>> Start Record extracts

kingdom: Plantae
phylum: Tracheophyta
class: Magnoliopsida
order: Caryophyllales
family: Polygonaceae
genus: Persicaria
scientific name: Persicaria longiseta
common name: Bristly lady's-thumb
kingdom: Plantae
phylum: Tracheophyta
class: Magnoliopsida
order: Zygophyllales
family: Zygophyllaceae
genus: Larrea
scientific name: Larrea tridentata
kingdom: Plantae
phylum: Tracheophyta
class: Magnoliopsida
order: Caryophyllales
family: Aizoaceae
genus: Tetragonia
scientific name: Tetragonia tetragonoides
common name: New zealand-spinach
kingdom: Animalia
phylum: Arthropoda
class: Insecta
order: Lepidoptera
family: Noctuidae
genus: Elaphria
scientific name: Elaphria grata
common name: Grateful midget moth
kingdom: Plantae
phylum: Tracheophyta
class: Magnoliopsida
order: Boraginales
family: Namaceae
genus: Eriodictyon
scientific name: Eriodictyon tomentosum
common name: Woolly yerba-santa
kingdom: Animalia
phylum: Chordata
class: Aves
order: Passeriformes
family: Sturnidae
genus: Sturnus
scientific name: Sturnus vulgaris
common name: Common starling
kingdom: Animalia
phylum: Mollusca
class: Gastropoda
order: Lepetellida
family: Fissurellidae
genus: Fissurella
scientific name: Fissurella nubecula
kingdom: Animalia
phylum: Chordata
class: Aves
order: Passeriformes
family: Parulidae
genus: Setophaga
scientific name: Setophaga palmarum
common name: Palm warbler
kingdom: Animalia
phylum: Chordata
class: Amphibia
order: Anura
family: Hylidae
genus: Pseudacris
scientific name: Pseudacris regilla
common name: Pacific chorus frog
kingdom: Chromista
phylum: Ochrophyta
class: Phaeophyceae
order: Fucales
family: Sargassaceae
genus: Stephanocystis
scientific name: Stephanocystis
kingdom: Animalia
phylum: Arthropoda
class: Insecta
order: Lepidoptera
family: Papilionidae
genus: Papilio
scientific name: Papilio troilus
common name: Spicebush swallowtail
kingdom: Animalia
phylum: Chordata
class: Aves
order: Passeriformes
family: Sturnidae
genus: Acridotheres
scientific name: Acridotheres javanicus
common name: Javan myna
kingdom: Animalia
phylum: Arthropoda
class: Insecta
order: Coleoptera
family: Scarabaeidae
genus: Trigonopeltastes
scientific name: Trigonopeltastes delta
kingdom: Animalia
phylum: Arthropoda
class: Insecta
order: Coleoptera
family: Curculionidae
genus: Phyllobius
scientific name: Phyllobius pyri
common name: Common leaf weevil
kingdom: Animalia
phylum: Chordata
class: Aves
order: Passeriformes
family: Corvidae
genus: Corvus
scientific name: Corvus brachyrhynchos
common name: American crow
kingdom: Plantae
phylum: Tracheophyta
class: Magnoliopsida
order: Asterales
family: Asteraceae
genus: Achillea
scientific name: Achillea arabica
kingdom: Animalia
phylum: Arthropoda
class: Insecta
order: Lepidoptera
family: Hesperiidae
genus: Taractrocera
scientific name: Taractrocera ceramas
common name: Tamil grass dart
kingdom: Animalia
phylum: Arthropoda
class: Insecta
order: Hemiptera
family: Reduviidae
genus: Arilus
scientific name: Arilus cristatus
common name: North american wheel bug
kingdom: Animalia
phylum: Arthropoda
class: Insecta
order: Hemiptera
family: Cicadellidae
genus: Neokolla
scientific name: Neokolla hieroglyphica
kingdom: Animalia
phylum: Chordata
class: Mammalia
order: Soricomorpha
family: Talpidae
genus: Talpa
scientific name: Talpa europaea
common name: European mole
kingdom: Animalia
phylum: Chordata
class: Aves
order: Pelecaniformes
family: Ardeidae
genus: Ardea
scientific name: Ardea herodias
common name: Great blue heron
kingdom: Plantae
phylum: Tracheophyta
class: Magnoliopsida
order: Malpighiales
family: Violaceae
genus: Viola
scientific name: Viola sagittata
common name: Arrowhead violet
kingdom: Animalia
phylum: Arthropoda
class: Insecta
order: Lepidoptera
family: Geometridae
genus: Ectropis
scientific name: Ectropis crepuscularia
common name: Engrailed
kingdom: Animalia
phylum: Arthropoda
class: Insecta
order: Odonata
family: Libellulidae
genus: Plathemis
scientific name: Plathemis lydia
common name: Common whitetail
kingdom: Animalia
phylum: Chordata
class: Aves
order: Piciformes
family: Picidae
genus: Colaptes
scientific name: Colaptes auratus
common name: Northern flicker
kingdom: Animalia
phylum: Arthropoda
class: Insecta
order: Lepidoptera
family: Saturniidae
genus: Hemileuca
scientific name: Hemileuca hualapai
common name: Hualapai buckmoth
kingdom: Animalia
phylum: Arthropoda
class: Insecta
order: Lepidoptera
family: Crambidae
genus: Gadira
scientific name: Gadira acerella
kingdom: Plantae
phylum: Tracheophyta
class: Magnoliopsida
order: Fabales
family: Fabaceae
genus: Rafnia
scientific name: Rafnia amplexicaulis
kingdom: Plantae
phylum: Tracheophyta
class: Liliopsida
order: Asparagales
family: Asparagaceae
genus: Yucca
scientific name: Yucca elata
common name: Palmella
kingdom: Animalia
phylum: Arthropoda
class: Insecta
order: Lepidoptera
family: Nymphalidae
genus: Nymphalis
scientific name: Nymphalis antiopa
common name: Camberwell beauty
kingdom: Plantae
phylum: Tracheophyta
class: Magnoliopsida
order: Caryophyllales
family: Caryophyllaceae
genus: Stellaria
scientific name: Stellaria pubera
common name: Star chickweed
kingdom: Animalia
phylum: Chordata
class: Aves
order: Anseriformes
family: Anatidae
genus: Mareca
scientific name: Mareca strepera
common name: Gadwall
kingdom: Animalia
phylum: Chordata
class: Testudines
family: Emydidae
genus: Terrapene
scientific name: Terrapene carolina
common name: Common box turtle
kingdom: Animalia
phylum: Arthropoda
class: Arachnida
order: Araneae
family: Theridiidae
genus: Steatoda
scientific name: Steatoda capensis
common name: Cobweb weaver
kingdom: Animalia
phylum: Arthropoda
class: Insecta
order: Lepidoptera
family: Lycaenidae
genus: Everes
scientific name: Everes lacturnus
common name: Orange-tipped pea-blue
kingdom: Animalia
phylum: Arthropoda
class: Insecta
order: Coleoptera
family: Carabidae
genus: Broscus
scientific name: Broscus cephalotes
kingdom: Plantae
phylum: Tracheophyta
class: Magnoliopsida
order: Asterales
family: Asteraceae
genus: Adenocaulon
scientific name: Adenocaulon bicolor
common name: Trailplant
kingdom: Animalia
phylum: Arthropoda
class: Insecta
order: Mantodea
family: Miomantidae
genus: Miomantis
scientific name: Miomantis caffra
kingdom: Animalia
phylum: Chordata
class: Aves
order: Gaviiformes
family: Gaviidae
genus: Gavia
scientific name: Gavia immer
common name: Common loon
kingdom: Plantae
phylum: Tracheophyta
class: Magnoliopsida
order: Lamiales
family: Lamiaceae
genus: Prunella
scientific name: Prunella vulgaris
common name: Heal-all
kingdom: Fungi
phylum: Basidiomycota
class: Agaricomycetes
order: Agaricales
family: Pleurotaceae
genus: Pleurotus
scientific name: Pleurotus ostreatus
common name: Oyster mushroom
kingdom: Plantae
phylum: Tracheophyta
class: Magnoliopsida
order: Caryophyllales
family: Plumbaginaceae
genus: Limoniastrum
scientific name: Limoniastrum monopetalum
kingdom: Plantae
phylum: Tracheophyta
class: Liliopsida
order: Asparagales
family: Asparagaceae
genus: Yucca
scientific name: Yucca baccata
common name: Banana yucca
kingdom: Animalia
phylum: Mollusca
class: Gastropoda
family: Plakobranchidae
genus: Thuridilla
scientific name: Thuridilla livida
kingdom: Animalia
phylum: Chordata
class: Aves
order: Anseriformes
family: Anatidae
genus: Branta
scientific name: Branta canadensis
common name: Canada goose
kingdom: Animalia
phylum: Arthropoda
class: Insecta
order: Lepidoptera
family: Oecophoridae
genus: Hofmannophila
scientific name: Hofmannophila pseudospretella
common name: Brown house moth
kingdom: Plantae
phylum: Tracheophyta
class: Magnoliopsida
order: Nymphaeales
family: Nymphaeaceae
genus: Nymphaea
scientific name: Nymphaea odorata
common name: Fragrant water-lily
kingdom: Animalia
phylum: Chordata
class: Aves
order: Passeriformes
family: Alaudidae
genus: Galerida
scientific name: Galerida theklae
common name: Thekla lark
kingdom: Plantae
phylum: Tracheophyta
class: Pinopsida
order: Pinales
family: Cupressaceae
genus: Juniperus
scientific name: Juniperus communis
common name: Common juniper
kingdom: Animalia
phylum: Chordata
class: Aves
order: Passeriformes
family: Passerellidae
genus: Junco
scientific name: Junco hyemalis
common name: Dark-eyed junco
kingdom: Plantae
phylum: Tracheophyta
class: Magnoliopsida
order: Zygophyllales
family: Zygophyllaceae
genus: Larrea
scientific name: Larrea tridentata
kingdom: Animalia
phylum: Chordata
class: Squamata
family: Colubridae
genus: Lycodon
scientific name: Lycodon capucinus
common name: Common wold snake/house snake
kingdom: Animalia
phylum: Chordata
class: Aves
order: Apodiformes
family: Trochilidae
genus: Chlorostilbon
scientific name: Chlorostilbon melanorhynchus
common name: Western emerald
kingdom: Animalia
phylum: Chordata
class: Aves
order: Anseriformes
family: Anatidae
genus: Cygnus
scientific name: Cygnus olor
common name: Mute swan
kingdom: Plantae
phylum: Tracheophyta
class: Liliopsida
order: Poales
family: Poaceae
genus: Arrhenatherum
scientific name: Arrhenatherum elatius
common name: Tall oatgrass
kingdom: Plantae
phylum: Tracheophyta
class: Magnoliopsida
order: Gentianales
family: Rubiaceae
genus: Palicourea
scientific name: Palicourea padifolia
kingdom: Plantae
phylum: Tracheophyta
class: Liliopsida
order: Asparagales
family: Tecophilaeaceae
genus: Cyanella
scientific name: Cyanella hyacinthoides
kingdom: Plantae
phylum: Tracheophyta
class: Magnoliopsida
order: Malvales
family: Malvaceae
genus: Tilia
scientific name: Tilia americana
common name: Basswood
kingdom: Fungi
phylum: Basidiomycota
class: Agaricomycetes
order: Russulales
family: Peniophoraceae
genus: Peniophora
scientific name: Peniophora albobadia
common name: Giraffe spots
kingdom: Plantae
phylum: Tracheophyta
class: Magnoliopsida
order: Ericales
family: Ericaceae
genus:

>> End Record extracts

- [To be done]:
Reproduce verbatim the stretch of the listing from the line containing "scientific name: Peniophora albobadia" through the end of the listing, including both of those ends.

- [Expected answer]:
scientific name: Peniophora albobadia
common name: Giraffe spots
kingdom: Plantae
phylum: Tracheophyta
class: Magnoliopsida
order: Ericales
family: Ericaceae
genus:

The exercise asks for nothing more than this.